SafePickle: Robust and Generic ML Detection of Malicious Pickle-based ML Models
Hillel Ohayon , Daniel Gilkarov , Ran Dubin
Published on arXiv
2602.19818
AI Supply Chain Attacks
OWASP ML Top 10 — ML06
Key Finding
Achieves 90.01% F1-score and correctly classifies all 9 evasive Hide-and-Seek malicious models, far exceeding Modelscan, Fickling, ClamAV, and VirusTotal on the same benchmarks
SafePickle
Novel technique introduced
Model repositories such as Hugging Face increasingly distribute machine learning artifacts serialized with Python's pickle format, exposing users to remote code execution (RCE) risks during model loading. Recent defenses, such as PickleBall, rely on per-library policy synthesis that requires complex system setups and verified benign models, which limits scalability and generalization.

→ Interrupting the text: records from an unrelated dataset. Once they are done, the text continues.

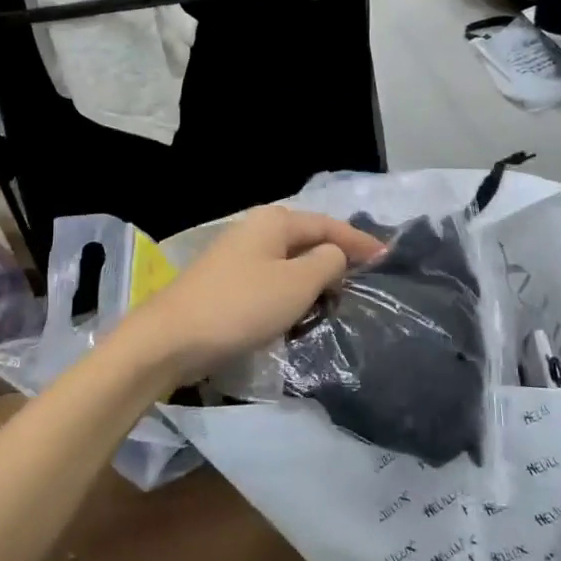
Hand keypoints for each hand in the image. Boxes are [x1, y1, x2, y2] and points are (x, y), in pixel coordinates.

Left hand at [116, 206, 385, 385]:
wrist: (172, 338)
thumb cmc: (241, 306)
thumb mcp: (296, 283)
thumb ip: (327, 262)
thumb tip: (335, 255)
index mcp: (273, 222)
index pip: (327, 225)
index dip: (359, 241)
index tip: (387, 258)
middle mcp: (255, 230)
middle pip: (307, 239)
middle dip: (337, 257)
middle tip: (367, 279)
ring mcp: (238, 257)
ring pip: (289, 262)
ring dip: (314, 278)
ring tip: (341, 298)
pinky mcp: (227, 284)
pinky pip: (272, 281)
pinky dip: (292, 292)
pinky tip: (302, 310)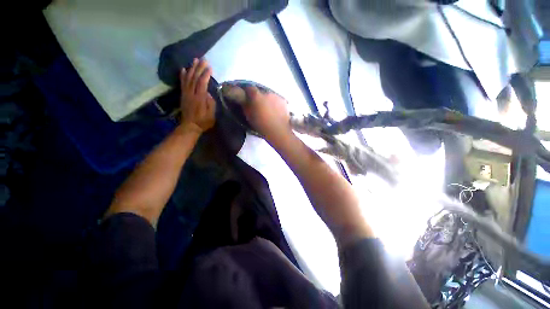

In this work, we propose a lightweight, machine-learning-based scanner that detects malicious Pickle-based files without policy generation or code instrumentation. Our approach statically extracts structural and semantic features from Pickle bytecode and applies supervised and unsupervised models to classify files as benign or malicious. We construct and release a labeled dataset of 727 Pickle-based files from Hugging Face and evaluate our models on four datasets: our own, PickleBall (out-of-distribution), Hide-and-Seek (9 advanced evasive malicious models), and synthetic joblib files. Our method achieves 90.01% F1-score compared with 7.23%-62.75% achieved by the SOTA scanners (Modelscan, Fickling, ClamAV, VirusTotal) on our dataset. Furthermore, on the PickleBall data (OOD), it achieves 81.22% F1-score compared with 76.09% achieved by the PickleBall method, while remaining fully library-agnostic. Finally, we show that our method is the only one to correctly parse and classify 9/9 evasive Hide-and-Seek malicious models specially crafted to evade scanners. This demonstrates that data-driven detection can effectively and generically mitigate Pickle-based model file attacks.
Key Contributions
- SafePickle: a lightweight ML-based static scanner extracting structural and semantic features from pickle bytecode to classify model files as benign or malicious without policy generation or code instrumentation
- Labeled dataset of 727 pickle-based files collected from HuggingFace, released publicly for future research
- Comprehensive evaluation across four datasets including 9 evasion-optimized Hide-and-Seek malicious models, demonstrating 90.01% F1 vs 7.23%–62.75% for SOTA scanners and correct classification of all evasive samples
🛡️ Threat Analysis
Directly defends against supply chain attacks where malicious actors upload pickle-serialized model files to HuggingFace that execute arbitrary code (RCE) at load time — the attack vector is model hub distribution infrastructure, and the defense is a pre-load scanner.